THE TASK:
Find the number of lines in these records where the word "empresa" appears. Reply with that number and nothing more.

RECORDS TO PROCESS:
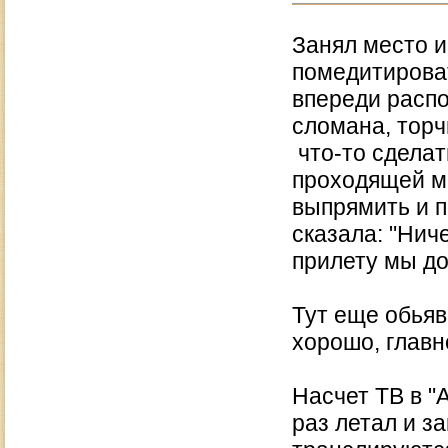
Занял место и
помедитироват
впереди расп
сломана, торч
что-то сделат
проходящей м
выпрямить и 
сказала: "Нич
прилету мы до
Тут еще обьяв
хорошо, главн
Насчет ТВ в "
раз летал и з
* * *
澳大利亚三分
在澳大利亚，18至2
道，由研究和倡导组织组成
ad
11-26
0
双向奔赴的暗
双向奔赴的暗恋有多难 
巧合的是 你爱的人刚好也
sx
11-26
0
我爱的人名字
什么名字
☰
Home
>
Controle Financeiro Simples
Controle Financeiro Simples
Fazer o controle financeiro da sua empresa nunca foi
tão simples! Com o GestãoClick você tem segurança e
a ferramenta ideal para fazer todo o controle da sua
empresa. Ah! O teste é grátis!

COMPLETED EXERCISE:
2